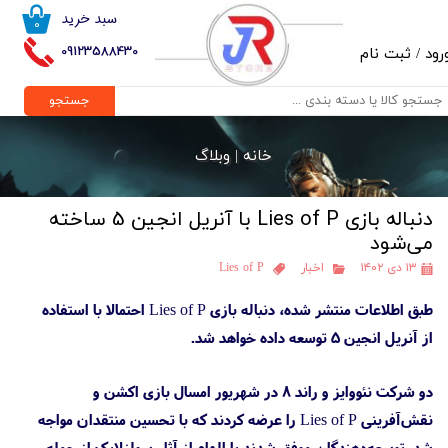
سبد خرید
۰
حساب کاربری من
09123588430
رود
/
ثبت نام
تغییر گذر واژه
جستجو
سفارشات
خانه |
وبلاگ
خروج از حساب کاربری
دنباله بازی Lies of P با آنریل انجین 5 ساخته
می‌شود
۱۳ دی ۱۴۰۲
اخبار
Lies of P
طبق اطلاعات منتشر شده، دنباله بازی Lies of P احتمالا با استفاده
از آنریل انجین 5 توسعه داده خواهد شد.
دو شرکت نئووایز و راند 8 در شهریور امسال بازی اکشن و
نقش‌آفرینی Lies of P را عرضه کردند که با تحسین منتقدان مواجه
شد. توسعه‌دهندگان موفق شدند با الهام از آثار سولزلایک از جمله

## Goal of the exercise:
Starting at the line that contains "تغییر گذر واژه", transcribe every line through the last line of the entries above, exactly, and nothing else.

## Exercise answer:
تغییر گذر واژه
جستجو
سفارشات
خانه |
وبلاگ
خروج از حساب کاربری
دنباله بازی Lies of P با آنریل انجین 5 ساخته
می‌شود
۱۳ دی ۱۴۰۲
اخبار
Lies of P
طبق اطلاعات منتشر شده، دنباله بازی Lies of P احتمالا با استفاده
از آنریل انجین 5 توسعه داده خواهد شد.
دو شرکت نئووایز و راند 8 در شهریور امسال بازی اکشن و
نقش‌آفرینی Lies of P را عرضه کردند که با تحسین منتقدان مواجه
شد. توسعه‌دهندگان موفق شدند با الهام از آثار سولزلایک از جمله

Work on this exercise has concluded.